When Kubernetes discovery is enabled, the operator creates these RBAC resources
in the `DynamoGraphDeployment` namespace:

- ServiceAccount: `<DGD NAME>-k8s-service-discovery`
- Role: `<DGD NAME>-k8s-service-discovery-role`
- RoleBinding: `<DGD NAME>-k8s-service-discovery-binding`

The Role is scoped to the `DynamoGraphDeployment` and is deleted with it.

##### Use a Pre-Created ServiceAccount

If a normal frontend or worker component needs to run as an existing Kubernetes
ServiceAccount, such as a cloud workload identity ServiceAccount, set
`spec.components[*].podTemplate.spec.serviceAccountName`. The controller uses
that custom ServiceAccount for normal frontend and worker components, including
prefill and decode workers.

Those component pods need the permissions defined in the generated
`<DGD NAME>-k8s-service-discovery-role` for Kubernetes-native service
discovery. Bind your custom ServiceAccount to that Role in the same namespace
as the `DynamoGraphDeployment`.

```yaml
# Relevant fields only.
apiVersion: nvidia.com/v1beta1
kind: DynamoGraphDeployment
metadata:
  name: my-dgd
  namespace: dynamo-system
spec:
  components:
    - name: decode
      type: decode
      podTemplate:
        spec:
          serviceAccountName: workload-identity-sa
          containers:
            - name: main
              image: nvcr.io/nvidia/ai-dynamo/vllm-runtime:latest
```

```yaml
apiVersion: rbac.authorization.k8s.io/v1
kind: RoleBinding
metadata:
  name: workload-identity-discovery
  namespace: dynamo-system
subjects:
  - kind: ServiceAccount
    name: workload-identity-sa
    namespace: dynamo-system
roleRef:
  apiGroup: rbac.authorization.k8s.io
  kind: Role
  name: my-dgd-k8s-service-discovery-role
```

Keep these caveats in mind:

- Kubernetes discovery must be enabled. It is the default Kubernetes backend, but
  the discovery Role is not reconciled when the deployment selects the `etcd`
  backend.
- You can apply the custom RoleBinding before the generated Role exists. It
  grants permissions only after the operator reconciles the
  `DynamoGraphDeployment` and creates the Role.
- The operator still creates the default discovery ServiceAccount and
  RoleBinding. This is harmless when the component pods use your custom
  ServiceAccount.
- This custom ServiceAccount path applies to normal frontend and worker
  components. Planner and Endpoint Picker Plugin (EPP) components have separate
  service-account and RBAC paths.

#### Environment Variables

The following environment variables are automatically injected into pods by the operator to facilitate service discovery:

| Variable | Description |
|----------|-------------|
| `DYN_DISCOVERY_BACKEND` | Set to `kubernetes` |
| `POD_NAME` | Pod name (via downward API) |
| `POD_NAMESPACE` | Pod namespace (via downward API) |
| `POD_UID` | Pod UID (via downward API) |

The pod's instance ID is deterministically generated by hashing the pod name, ensuring consistent identity and correlation between EndpointSlices and CRs.

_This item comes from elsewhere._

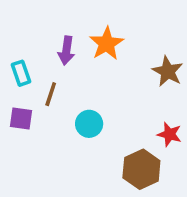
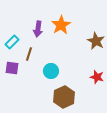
cyan rectangle: (21, 73) -> (12, 42), turned 64
brown hexagon: (141, 169) -> (64, 97), moved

## KV Store Discovery (etcd)

To use etcd-based discovery instead of Kubernetes-native discovery, add the annotation to your DynamoGraphDeployment:

```yaml
apiVersion: nvidia.com/v1alpha1
kind: DynamoGraphDeployment
metadata:
  name: my-deployment
  annotations:
    nvidia.com/dynamo-discovery-backend: etcd
spec:
  services:
    # ...
```

This requires an etcd cluster to be available. The etcd connection is configured via the platform Helm chart.